Surely, Monster Hunter World is a game you either get our don’t get it at all. Spending dozens, perhaps hundreds of hours hunting the same 30 or so monsters over and over again, grinding some to get the best gear, and then changing the gameplay and trying to master a new weapon – it’s a virtual dream for some, a snorefest for others. But that’s fine. After all, not everyone gets the boring grindfest that is Dark Souls or the mindless explosionfest of Just Cause either …

But one thing is for sure, compared to previous games, Monster Hunter World is definitely an easy access into the genre of hunting monsters, although it is still not easy by any means – hitboxes, avoiding getting hit or learning how and when to attack are different from other games, so there is some learning curve involved. But once you have defeated your first massive opponent, once you have witnessed two alpha monsters battling themselves – a sight to behold – then it becomes hard to put away the gamepad. Because you can surely do just one more hunt before 11pm … or well, 2am.

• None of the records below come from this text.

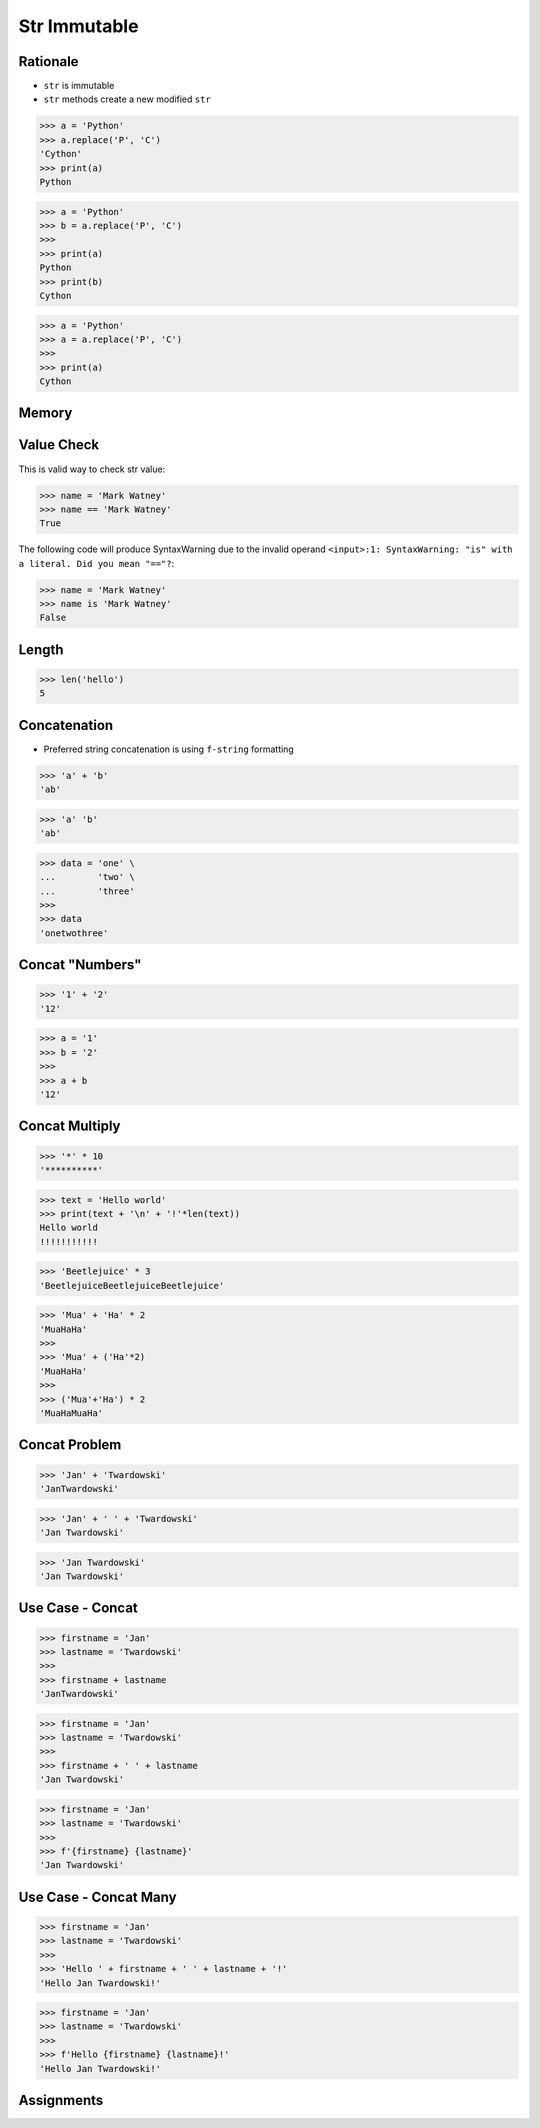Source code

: Str Immutable
=============


Rationale
---------
* ``str`` is immutable
* ``str`` methods create a new modified ``str``

>>> a = 'Python'
>>> a.replace('P', 'C')
'Cython'
>>> print(a)
Python

>>> a = 'Python'
>>> b = a.replace('P', 'C')
>>>
>>> print(a)
Python
>>> print(b)
Cython

>>> a = 'Python'
>>> a = a.replace('P', 'C')
>>>
>>> print(a)
Cython


Memory
------
.. figure:: img/str-memory-1.png
.. figure:: img/str-memory-2.png
.. figure:: img/str-memory-3.png
.. figure:: img/str-immutable.png


Value Check
-----------
This is valid way to check str value:

>>> name = 'Mark Watney'
>>> name == 'Mark Watney'
True

The following code will produce SyntaxWarning due to the invalid operand
``<input>:1: SyntaxWarning: "is" with a literal. Did you mean "=="?``:

>>> name = 'Mark Watney'
>>> name is 'Mark Watney'
False


Length
------
>>> len('hello')
5


Concatenation
-------------
* Preferred string concatenation is using ``f-string`` formatting

>>> 'a' + 'b'
'ab'

>>> 'a' 'b'
'ab'

>>> data = 'one' \
...        'two' \
...        'three'
>>>
>>> data
'onetwothree'


Concat "Numbers"
----------------
>>> '1' + '2'
'12'

>>> a = '1'
>>> b = '2'
>>>
>>> a + b
'12'


Concat Multiply
---------------
>>> '*' * 10
'**********'

>>> text = 'Hello world'
>>> print(text + '\n' + '!'*len(text))
Hello world
!!!!!!!!!!!

>>> 'Beetlejuice' * 3
'BeetlejuiceBeetlejuiceBeetlejuice'

>>> 'Mua' + 'Ha' * 2
'MuaHaHa'
>>>
>>> 'Mua' + ('Ha'*2)
'MuaHaHa'
>>>
>>> ('Mua'+'Ha') * 2
'MuaHaMuaHa'


Concat Problem
--------------
>>> 'Jan' + 'Twardowski'
'JanTwardowski'

>>> 'Jan' + ' ' + 'Twardowski'
'Jan Twardowski'

>>> 'Jan Twardowski'
'Jan Twardowski'


Use Case - Concat
-----------------
>>> firstname = 'Jan'
>>> lastname = 'Twardowski'
>>>
>>> firstname + lastname
'JanTwardowski'

>>> firstname = 'Jan'
>>> lastname = 'Twardowski'
>>>
>>> firstname + ' ' + lastname
'Jan Twardowski'

>>> firstname = 'Jan'
>>> lastname = 'Twardowski'
>>>
>>> f'{firstname} {lastname}'
'Jan Twardowski'


Use Case - Concat Many
----------------------
>>> firstname = 'Jan'
>>> lastname = 'Twardowski'
>>>
>>> 'Hello ' + firstname + ' ' + lastname + '!'
'Hello Jan Twardowski!'

>>> firstname = 'Jan'
>>> lastname = 'Twardowski'
>>>
>>> f'Hello {firstname} {lastname}!'
'Hello Jan Twardowski!'


Assignments
-----------
.. todo:: Create assignments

Rabidgames sharpens the blade: Monster Hunter World is to Monster Hunter what Final Fantasy VII was to Final Fantasy more than 20 years ago – it catapults the franchise from J-obscurity to general gaming popularity. Sure, releasing the game on proper consoles with a big enough fan base might have played a part, but making the game more accessible definitely played the biggest part. 

Once a generation, Capcom pulls off something unexpected – in a positive way. This generation, Capcom has made hunting monsters accessible for the Western world. Kudos!